Tuesday, July 17, 2012

"Hell In the Pacific" by Jim McEnery (2012)

I  used to live in Baltimore, across the street from an ex-Marine who had actually seen the hell that defined the Battle for Guadalcanal in World War Two. He was in his late 60’s at the time, and even visited my son’s 5th grade class with some captured enemy souvenirs from the battle. His stories were almost unbelievable in their nature; but they were true. I wrote about him last December; it was a little piece about his courtship of his wife, and their eventual marriage after the war. I have never forgotten him; he was one of those guys you never do; being, as he was, a living link to one of the most unforgettable battles in our war against the Japanese, waged across the Pacific Ocean for over 3 and a half years, beginning with the attack by the Japanese on our naval Station at Pearl Harbor, in Hawaii.
So, when I saw this book by Jim McEnery, who is from Brooklyn, New York, at the library last week, I had to pick it up. Mr. McEnery is in his 90’s now, but his memories of what he went through on that island, so many years ago, are still sharp and vivid; as only the recollections of someone who has actually seen what he is writing about can be.
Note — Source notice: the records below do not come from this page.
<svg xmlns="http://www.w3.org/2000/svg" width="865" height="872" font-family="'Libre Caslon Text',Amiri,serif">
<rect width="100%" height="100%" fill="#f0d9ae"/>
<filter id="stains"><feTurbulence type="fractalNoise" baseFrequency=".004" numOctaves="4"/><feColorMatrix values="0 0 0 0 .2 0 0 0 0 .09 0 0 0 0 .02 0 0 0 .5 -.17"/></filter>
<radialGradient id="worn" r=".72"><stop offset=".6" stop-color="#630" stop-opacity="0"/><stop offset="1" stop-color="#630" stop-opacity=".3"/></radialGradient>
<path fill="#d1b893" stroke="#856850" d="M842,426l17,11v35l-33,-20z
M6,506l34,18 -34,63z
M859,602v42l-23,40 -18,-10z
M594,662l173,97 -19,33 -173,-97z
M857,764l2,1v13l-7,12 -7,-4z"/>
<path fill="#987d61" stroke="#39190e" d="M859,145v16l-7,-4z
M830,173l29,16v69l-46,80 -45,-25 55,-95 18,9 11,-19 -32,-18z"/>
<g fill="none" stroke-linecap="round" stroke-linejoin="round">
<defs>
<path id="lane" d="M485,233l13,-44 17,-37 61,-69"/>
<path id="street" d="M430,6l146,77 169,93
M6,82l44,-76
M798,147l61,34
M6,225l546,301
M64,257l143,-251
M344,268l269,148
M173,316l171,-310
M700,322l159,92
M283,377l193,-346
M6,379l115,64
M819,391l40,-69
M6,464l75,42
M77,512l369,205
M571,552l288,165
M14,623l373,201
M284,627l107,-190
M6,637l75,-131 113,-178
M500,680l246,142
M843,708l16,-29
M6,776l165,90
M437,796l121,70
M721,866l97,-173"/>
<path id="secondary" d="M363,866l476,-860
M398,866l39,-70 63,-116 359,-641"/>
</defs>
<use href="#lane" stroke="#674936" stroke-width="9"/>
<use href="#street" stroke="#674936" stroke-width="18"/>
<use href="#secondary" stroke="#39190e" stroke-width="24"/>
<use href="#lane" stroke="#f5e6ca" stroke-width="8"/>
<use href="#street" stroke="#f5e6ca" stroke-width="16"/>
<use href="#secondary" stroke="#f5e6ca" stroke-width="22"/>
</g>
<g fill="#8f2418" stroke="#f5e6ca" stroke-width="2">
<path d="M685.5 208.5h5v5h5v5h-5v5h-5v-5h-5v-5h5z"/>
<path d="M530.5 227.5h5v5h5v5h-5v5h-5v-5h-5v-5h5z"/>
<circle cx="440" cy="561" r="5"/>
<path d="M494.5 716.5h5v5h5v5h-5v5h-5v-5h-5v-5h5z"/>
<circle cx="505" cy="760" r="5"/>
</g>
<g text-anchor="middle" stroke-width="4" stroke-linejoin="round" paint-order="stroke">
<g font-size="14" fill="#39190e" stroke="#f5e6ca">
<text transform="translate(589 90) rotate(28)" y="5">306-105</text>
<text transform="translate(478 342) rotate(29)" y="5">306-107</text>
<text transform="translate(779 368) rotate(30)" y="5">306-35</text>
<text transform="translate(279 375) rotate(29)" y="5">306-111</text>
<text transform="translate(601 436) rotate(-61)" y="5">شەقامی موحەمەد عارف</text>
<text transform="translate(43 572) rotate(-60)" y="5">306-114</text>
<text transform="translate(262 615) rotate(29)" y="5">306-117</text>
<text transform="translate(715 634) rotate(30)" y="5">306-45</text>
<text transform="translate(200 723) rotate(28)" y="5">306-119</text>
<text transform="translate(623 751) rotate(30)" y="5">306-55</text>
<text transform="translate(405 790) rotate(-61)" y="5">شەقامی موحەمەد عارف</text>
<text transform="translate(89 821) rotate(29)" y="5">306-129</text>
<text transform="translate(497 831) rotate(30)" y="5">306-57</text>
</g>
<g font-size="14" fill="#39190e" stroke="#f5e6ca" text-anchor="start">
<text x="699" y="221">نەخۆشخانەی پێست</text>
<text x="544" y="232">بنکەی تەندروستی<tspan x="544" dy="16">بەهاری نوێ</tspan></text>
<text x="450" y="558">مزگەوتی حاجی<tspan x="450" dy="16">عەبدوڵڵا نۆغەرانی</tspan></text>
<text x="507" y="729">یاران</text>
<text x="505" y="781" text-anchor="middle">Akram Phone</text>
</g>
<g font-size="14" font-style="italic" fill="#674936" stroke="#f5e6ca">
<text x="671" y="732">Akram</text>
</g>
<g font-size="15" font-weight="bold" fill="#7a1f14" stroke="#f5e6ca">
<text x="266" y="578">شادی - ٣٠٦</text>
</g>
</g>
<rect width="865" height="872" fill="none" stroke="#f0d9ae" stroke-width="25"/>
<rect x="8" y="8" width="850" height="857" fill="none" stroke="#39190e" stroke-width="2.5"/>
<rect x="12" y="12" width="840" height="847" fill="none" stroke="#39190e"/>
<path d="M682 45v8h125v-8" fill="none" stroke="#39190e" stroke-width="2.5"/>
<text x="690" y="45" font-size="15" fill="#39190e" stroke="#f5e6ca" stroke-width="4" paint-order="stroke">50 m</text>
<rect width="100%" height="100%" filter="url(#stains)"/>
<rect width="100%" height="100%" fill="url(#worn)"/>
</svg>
There aren’t too many World War Two Veterans left anymore to provide the firsthand accounts of that war. But, fortunately for us, Jim McEnery, a Marine who enlisted before Pearl Habor, is still alive and kicking, living in Ocala, Florida. Not bad for a guy with only an 8th grade education. He is one of the last survivors of the Battle for Guadalcanal. And the story he tells of that battle are exactly the same as the ones I heard from Mr. Watts so many years ago.
As a member of Rifle Company K/3/5; or K Company of the 3rd Battalion of the 5th Marines; he landed on the island August 7, 1942, a little less than a year after the Japanese attack on Pearl Harbor, and only 4 months after our first victory in the pacific at Midway. That battle was a struggle between naval forces from both sides; the Battle for Guadalcanal would be the first real test of resolve on the part of the United States to repel the advancing forces of the Japanese Empire. This would be the first island invasion of the war in which the steel bayonets of our Marines clashed with those of the Japanese Imperial Army .

For the first month the Marines of K/3/5 would hack and hike their way across the island. They were tasked with holding the line at the canal, which was really just a tributary of the larger creek which ran through the island. It was, however, the line in the sand which protected the American Base at Henderson Field from being overrun by the Japanese. The Bottom of Iron Bottom Sound, in which our Navy suffered severe losses, would set the stage for the withdrawal of the Navy’s supply ships, leaving the Marines stranded with little or no supplies.
Mr. McEnery is unstinted in his praise for his fellow Marines, who came from all parts of the country, some the sons of immigrants. Cultural differences and customs were cast aside in the heat of battle. All Marines were Americans, fighting to stave off Japanese domination of the Pacific. He is also equally unstinted in his criticism of General “Dugout” MacArthur, who commanded his troops from a safe haven in Australia, emerging only a few times for photo ops in safe areas which had been won by the men who did the real fighting. MacArthur was not one of those. His opinion was that “the Marines got all the glory of the last war, and they’re not getting any from this one.” This attitude which was the main reason that the Marines are not listed on the Presidential Citation given to the Army and Navy for the battle fought mainly by the Marines, and that omission still stings the author today, a full seven decades later.
Mr. McEnery is also very critical of President Roosevelt’s policy of saving the European theater first, sending all the latest supplies and weapons to England, rather than the Pacific. In Roosevelt’s defense it must be realized that Germany was working, with Russia, to develop the world’s first rockets, the V-2, and also the atomic bomb. Had they been successful in those endeavors; and they were perilously close to those goals; both the war in the Pacific, as well as the war in Europe would have been lost.
Surprisingly, Mr. McEnery lets the Navy off rather lightly for their desertion, citing; correctly; that they had no air cover from the Army Air Corps. This lack of air cover left our own ships vulnerable to attack by air from the Japanese. When those ships were forced to leave the area, they left the Marines without the materials they needed to win the battle, and the war itself.

This is a wonderfully candid book by a kid from Brooklyn who was right on the scene of one of the worst island invasions of the war. The Battle for Guadalcanal set the tone for the island hopping which lay ahead as the marines made landing after landing on the route to Japan. And all along that route, it was guys like Mr. McEnery, and his comrades, that paved the way to victory in the Pacific.